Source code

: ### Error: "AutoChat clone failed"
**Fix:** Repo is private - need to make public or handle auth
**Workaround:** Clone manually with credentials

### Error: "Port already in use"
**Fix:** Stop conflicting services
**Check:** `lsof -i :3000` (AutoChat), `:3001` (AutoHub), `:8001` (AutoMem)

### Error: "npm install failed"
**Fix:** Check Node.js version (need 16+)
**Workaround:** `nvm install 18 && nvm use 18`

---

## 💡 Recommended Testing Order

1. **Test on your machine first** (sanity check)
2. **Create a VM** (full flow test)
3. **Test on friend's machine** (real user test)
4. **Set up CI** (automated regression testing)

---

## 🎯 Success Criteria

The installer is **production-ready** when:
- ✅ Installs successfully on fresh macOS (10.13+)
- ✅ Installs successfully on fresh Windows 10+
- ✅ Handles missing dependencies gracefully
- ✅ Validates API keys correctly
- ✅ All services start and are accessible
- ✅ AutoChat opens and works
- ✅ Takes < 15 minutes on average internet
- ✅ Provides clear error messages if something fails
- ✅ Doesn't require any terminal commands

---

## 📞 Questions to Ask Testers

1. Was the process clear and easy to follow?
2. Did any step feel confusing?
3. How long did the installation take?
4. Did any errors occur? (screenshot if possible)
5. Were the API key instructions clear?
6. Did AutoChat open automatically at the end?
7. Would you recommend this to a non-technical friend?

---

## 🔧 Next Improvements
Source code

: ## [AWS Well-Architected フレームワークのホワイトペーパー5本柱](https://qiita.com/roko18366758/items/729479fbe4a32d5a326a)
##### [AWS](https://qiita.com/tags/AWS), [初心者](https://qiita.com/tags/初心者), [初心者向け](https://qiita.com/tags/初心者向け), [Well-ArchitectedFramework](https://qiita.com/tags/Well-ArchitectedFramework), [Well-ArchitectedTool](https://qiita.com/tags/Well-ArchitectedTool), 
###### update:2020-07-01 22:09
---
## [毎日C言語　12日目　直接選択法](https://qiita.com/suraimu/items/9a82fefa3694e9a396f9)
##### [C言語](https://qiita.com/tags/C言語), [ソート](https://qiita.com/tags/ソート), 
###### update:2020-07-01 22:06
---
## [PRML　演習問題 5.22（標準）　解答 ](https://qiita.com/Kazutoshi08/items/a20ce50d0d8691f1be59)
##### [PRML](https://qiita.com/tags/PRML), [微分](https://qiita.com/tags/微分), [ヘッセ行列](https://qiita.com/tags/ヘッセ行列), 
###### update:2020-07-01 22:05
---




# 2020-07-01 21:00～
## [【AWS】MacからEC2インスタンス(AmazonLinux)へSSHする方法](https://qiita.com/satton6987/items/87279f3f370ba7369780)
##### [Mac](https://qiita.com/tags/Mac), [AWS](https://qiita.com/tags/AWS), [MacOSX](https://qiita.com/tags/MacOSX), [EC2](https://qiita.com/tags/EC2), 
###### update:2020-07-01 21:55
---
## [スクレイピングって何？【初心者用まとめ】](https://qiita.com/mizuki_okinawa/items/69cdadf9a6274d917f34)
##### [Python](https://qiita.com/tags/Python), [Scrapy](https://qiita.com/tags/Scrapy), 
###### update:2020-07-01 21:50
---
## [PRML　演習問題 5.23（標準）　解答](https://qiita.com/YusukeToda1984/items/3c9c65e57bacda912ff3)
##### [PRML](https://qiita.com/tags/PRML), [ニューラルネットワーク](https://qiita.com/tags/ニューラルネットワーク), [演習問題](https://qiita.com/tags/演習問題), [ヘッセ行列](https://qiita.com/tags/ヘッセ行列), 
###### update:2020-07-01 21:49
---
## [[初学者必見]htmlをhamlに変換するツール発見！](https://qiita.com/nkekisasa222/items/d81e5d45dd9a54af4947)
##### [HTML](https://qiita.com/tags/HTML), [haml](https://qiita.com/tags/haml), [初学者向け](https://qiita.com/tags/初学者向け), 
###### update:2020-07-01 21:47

--

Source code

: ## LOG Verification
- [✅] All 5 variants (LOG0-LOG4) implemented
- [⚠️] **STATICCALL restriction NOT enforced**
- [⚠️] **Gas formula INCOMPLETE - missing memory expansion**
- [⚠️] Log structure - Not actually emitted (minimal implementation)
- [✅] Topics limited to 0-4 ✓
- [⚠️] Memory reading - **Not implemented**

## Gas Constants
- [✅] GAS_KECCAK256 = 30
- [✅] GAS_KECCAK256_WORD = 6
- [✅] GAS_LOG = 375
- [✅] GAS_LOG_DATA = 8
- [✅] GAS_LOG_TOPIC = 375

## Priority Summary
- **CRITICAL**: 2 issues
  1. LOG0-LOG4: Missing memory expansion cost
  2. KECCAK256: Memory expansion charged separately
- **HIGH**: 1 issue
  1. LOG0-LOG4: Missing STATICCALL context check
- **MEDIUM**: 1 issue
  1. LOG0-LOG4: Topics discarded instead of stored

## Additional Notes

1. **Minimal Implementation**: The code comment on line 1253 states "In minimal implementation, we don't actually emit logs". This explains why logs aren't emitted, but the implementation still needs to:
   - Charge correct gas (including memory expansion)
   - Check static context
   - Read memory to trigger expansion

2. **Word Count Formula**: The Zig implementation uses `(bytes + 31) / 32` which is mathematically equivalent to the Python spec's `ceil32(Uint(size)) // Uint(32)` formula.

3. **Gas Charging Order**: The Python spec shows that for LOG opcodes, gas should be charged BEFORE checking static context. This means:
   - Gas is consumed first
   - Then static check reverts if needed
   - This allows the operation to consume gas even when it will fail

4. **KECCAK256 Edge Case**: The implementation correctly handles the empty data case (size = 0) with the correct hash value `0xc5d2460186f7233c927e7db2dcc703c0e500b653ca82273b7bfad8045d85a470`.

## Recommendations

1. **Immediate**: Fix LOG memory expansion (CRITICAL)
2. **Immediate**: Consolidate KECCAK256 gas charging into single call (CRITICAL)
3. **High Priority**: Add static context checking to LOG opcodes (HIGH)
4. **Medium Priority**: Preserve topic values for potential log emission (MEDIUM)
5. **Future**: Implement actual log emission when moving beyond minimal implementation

## WHAT THE EXERCISE ASKS
Within the listing above, locate the line containing "2. Did any step feel confusing?" and the line containing "## [AWS Well-Architected". Reproduce those two lines and all lines between them exactly, with nothing added.

## ANSWER SPACE
2. Did any step feel confusing?
3. How long did the installation take?
4. Did any errors occur? (screenshot if possible)
5. Were the API key instructions clear?
6. Did AutoChat open automatically at the end?
7. Would you recommend this to a non-technical friend?

---

## 🔧 Next Improvements
Source code

: ## [AWS Well-Architected フレームワークのホワイトペーパー5本柱](https://qiita.com/roko18366758/items/729479fbe4a32d5a326a)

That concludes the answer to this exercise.